# How do I show margins on Word 2007?



## television

I am unable to see margins on a Microsoft word 2007 document. I can only see a blue backround. How do you view margins??? Help appreciated.


----------



## glowinthedar

*Re: How doI show margins on Word 2007??*


Directly from help... 



> 1. On the *Page Layout* tab, in the *Page Setup* group, click *Margins*.
> 2. Click the margin type that you want. For the most common margin width, click *Normal*.
> 3. When you click the margin type that you want, your entire document automatically changes to the margin type that you have selected.
> 4. You can also specify your own margin settings. Click *Margins*, click *Custom Margins*, and then in the *Top*, *Bottom*, *Left*, and *Right* boxes, enter new values for the margins


.


----------



## WaterSprite

And to see the margins on the page itself, go to view/page layout and you can drag the margins directly from there too

Sprite


----------



## television

*Re: How doI show margins on Word 2007??*



glowinthedar said:


> Directly from help...




 I know how to custom margins. I want to see the actual margins along the side and top of the page.


----------



## WaterSprite

Then my instructions are what you want, although the other response was equally relevant to your original post.

Sprite


----------



## television

WaterSprite said:


> Then my instructions are what you want, although the other response was equally relevant to your original post.
> Sprite


 
Can you break down your instructions a little. I cannot follow them. I would really appreciate it as this is driving me insane.


----------



## WaterSprite

Am assuming you don't have Vista...

When you have a word doc open, go to the view menu and in the drop down menu from there, go to the page layout option (there will also be normal/online layout and other such options).  When you do that, the margins will appear at the top and side of the doc and you can move them by dragging them whichever way you want.

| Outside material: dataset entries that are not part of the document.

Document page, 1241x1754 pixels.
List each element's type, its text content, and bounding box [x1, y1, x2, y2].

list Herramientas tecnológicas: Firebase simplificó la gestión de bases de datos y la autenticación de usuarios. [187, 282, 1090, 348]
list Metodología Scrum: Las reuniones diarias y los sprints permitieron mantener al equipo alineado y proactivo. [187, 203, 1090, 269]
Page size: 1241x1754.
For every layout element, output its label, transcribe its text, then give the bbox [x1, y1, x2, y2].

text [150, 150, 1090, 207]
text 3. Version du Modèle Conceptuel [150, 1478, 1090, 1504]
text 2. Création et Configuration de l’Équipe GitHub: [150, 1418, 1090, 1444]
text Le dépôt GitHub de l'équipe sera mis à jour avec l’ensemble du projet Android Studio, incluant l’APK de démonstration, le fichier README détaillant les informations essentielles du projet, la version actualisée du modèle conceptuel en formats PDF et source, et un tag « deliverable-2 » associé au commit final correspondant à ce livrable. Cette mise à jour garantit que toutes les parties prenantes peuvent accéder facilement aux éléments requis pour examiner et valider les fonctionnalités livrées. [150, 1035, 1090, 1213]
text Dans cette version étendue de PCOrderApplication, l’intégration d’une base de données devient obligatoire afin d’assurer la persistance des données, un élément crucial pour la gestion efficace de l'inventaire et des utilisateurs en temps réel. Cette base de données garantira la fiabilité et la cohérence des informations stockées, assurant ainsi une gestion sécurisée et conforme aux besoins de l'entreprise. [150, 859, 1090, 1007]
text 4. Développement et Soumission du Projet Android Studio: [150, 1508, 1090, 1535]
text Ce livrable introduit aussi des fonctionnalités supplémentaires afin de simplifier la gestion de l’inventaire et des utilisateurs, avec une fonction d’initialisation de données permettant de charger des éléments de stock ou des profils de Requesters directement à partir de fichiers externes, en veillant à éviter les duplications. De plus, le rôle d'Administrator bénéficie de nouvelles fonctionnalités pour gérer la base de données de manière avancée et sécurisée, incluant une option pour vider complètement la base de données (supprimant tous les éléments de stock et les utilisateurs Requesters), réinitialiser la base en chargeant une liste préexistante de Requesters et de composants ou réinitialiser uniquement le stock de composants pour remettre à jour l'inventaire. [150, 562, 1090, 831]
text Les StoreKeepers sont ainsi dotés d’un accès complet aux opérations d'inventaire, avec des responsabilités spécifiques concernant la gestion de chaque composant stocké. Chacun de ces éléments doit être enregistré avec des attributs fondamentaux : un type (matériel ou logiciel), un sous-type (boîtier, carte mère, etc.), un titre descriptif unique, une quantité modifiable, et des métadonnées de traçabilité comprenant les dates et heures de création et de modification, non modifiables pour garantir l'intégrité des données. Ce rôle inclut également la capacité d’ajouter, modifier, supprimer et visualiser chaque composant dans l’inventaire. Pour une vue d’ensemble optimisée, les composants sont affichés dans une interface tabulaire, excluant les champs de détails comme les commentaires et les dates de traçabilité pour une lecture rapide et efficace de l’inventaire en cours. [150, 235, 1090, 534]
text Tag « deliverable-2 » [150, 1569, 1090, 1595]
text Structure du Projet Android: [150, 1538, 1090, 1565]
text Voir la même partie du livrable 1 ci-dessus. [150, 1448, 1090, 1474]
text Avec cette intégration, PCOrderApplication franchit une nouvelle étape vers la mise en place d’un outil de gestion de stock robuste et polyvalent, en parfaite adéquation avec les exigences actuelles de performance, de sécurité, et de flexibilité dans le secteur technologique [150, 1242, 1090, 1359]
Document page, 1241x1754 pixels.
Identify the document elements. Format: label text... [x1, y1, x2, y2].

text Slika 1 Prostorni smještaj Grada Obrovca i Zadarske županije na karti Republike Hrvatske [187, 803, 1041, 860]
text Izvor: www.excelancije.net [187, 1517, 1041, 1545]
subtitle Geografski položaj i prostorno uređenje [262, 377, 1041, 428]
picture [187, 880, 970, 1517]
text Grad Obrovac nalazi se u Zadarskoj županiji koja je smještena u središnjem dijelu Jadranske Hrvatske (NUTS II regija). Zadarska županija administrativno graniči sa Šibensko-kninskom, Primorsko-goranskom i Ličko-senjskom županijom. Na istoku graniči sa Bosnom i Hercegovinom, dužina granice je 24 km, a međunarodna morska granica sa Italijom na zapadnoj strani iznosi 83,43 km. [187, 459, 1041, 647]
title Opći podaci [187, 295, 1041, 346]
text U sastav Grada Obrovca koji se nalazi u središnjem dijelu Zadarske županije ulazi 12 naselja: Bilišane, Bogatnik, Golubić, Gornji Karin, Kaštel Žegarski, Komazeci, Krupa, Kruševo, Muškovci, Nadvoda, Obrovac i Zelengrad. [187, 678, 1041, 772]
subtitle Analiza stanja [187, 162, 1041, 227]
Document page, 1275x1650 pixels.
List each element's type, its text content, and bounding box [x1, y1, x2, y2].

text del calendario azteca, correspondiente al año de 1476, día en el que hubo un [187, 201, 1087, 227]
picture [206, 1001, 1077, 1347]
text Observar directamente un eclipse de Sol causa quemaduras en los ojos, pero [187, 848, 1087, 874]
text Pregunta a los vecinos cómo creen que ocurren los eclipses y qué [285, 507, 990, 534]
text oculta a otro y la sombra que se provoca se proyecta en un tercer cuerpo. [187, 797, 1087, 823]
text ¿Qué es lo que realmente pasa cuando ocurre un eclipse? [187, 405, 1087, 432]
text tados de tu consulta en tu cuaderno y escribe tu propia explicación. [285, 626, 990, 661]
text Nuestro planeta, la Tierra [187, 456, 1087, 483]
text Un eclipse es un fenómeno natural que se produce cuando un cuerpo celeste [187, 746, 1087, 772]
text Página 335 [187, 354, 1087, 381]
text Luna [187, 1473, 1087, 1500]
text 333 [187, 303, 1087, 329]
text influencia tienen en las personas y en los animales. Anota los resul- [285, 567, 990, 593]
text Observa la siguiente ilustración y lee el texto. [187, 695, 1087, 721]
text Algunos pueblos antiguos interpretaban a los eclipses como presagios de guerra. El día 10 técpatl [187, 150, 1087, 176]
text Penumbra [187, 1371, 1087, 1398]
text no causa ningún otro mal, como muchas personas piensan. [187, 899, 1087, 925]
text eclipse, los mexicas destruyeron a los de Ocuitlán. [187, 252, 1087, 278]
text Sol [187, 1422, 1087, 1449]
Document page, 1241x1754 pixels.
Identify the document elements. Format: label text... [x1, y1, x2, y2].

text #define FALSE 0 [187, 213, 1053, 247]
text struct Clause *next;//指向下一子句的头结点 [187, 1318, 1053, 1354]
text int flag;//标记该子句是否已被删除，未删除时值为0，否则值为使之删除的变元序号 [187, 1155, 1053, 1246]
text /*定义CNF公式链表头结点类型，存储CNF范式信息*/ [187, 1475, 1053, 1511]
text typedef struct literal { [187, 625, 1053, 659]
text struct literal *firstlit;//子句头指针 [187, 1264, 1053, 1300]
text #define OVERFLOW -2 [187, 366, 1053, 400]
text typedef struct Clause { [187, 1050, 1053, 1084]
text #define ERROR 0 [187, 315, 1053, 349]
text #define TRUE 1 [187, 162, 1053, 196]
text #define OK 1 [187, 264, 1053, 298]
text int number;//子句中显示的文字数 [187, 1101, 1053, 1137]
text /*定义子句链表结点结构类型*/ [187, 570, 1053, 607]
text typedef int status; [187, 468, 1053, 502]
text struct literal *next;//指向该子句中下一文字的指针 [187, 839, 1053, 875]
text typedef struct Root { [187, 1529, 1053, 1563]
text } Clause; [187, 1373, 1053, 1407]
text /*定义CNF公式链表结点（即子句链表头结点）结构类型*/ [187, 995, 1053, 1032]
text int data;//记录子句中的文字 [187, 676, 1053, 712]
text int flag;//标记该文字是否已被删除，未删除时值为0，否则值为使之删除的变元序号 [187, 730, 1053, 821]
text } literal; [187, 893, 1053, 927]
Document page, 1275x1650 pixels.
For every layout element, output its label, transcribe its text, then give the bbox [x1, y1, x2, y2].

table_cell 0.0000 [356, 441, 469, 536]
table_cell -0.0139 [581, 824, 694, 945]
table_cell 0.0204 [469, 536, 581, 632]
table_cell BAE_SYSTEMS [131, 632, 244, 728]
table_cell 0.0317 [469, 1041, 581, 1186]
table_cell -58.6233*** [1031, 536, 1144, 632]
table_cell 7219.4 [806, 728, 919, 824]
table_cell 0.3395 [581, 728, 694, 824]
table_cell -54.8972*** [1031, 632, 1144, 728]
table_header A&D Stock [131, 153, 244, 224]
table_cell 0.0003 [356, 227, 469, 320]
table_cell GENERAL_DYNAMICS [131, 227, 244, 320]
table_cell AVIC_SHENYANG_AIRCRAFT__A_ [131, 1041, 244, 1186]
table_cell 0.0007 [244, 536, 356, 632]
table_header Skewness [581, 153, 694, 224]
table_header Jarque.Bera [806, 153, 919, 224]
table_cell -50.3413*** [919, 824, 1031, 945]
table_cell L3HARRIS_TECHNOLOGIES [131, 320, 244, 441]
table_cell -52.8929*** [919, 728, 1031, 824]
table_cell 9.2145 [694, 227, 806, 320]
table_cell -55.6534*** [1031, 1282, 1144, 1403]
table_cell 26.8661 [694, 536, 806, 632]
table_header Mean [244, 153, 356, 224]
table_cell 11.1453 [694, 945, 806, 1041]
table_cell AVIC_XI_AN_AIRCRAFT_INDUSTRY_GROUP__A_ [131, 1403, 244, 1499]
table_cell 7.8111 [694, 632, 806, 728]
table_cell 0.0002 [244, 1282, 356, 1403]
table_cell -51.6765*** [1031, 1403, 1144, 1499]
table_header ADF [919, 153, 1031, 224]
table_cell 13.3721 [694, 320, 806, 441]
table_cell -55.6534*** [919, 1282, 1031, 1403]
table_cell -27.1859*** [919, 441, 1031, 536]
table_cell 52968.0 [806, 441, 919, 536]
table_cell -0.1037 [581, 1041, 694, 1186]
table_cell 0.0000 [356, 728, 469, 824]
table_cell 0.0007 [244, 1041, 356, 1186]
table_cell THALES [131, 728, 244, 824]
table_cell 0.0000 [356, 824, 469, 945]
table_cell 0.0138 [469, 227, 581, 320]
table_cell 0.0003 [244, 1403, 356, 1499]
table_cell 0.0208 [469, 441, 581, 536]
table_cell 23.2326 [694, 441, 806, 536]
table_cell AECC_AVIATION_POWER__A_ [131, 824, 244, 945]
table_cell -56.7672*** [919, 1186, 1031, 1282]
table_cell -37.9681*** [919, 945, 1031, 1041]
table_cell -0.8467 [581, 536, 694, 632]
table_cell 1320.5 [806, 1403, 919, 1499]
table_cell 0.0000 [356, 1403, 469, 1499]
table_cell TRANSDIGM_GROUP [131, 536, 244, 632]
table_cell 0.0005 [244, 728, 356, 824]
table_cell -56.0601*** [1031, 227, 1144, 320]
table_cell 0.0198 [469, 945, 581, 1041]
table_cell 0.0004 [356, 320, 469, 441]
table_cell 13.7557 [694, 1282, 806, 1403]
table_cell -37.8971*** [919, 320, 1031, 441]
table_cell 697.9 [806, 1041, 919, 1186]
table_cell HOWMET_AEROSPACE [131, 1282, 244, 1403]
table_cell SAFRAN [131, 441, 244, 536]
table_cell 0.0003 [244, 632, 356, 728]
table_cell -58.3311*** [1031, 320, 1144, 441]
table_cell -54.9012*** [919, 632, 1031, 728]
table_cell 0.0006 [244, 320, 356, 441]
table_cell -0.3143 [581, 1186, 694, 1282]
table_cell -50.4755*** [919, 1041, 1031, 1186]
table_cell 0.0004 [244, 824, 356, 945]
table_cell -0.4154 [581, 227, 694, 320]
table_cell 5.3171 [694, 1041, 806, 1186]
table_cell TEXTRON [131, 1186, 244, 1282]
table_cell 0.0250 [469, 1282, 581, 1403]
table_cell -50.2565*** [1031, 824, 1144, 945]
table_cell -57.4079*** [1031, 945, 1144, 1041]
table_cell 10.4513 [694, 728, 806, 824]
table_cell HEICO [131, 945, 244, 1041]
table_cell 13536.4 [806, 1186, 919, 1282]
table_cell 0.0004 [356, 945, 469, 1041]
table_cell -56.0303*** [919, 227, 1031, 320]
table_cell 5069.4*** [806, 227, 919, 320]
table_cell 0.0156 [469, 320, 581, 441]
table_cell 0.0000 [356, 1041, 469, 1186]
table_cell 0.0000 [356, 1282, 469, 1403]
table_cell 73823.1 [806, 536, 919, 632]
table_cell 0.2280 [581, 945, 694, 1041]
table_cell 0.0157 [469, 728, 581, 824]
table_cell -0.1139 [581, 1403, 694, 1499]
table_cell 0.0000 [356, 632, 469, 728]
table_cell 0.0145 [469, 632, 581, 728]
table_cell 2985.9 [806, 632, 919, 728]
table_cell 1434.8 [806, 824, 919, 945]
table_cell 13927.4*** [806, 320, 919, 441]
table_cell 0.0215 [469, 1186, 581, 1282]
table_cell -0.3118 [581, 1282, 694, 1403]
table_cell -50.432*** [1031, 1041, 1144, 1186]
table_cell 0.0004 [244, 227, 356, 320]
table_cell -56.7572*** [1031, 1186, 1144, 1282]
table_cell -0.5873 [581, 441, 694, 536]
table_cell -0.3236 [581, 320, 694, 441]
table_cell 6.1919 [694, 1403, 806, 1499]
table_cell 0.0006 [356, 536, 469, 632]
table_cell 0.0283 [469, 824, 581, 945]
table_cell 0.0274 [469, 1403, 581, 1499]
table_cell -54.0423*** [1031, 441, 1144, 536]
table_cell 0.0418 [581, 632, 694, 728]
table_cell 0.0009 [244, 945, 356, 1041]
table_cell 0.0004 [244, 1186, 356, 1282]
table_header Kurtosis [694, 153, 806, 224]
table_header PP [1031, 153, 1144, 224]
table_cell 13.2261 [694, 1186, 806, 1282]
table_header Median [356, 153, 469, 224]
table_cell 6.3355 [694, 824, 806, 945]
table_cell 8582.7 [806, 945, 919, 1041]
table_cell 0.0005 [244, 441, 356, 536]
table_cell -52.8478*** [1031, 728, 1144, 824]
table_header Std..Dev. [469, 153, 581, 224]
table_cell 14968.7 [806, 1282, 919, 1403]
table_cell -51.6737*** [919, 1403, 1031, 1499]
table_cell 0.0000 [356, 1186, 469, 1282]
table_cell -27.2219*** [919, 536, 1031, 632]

Am using MS word for Mac, but from using all manner of different versions previously, I believe this menu is the same.  Let me know if this doesn't work and, if it doesn't, let me know what options you have under the "View" menu.

sprite


----------



## television

WaterSprite said:


> Am assuming you don't have Vista...
> 
> When you have a word doc open, go to the view menu and in the drop down menu from there, go to the page layout option (there will also be normal/online layout and other such options). When you do that, the margins will appear at the top and side of the doc and you can move them by dragging them whichever way you want.
> 
> Am using MS word for Mac, but from using all manner of different versions previously, I believe this menu is the same. Let me know if this doesn't work and, if it doesn't, let me know what options you have under the "View" menu.
> 
> sprite


 
I do have Vista


----------



## WaterSprite

Argh:-(  then I know it's all wonky/strange and I haven't used much of Vista at all.  Is there any "View" menu?

Sprite


----------



## europhile

Here you go, television:





Click the *Microsoft Office Button (top left)*, and then click *Word Options*.
Click *Advanced*, and then click the *Show text boundaries* check box under *Show document content*.The page margins appear in your document as dotted lines.


----------



## television

You pointed me back to view and I got it from there. There is a check box for ruler in view. I checked it and PRESTO. Happy days. Cheers

And Europhile thanks for the help, but again its Vista. And thanks also GLOWIN THE DAR


----------



## europhile

That just shows the ruler (I think).  The method I mention above gives you the text boundaries.


----------



## WaterSprite

who got the kudos?  Me or europhile? 

P.s. just saw last response - overlap with europhile!


----------



## television

europhile said:


> That just shows the ruler (I think). The method I mention above gives you the text boundaries.


 
Ruler is all I needed, what are text bounderies?


----------



## europhile

Gives you the outline of a big box on the page (only shows on screen), for example, one inch from each of the four sides into which the text will fit.  Works in Print View.  It's very useful.


----------



## europhile

Yeah, I've got Vista too, television.  You'll find a lot of the Options when you click that Office button on the top left and go into Word Options.  I don't think that many of them are accessible through the regular toolbars.  2007 is very different from previous versions - as you've discovered.


----------



## television

WaterSprite said:


> who got the kudos? Me or europhile?
> 
> P.s. just saw last response - overlap with europhile!


 
Kudus goes to you Warersprite. You lead a horse to water so to speak


----------



## television

europhile said:


> Yeah, I've got Vista too, television. You'll find a lot of the Options when you click that Office button on the top left and go into Word Options. I don't think that many of them are accessible through the regular toolbars. 2007 is very different from previous versions - as you've discovered.


 
Nice one europhile. that opened something new for me there. have got what you are talking about now. Why you think this is a good feature. Can you give me a practical example?


----------



## europhile

Off the top of my head, if you're inserting text boxes or picture boxes, it makes them much easier to line up.  There's also "gridlines" under the view menu, but you could only really use gridlnes if you had a load of text and/or picture boxes as they make it difficult to see text on the page.  Click on "gridlines" under "view" to see what I mean.


----------



## europhile

[broken link removed]


----------



## television

europhile said:


> Off the top of my head, if you're inserting text boxes or picture boxes, it makes them much easier to line up. There's also "gridlines" under the view menu, but you could only really use gridlnes if you had a load of text and/or picture boxes as they make it difficult to see text on the page. Click on "gridlines" under "view" to see what I mean.


 
thanks for that good to know.


----------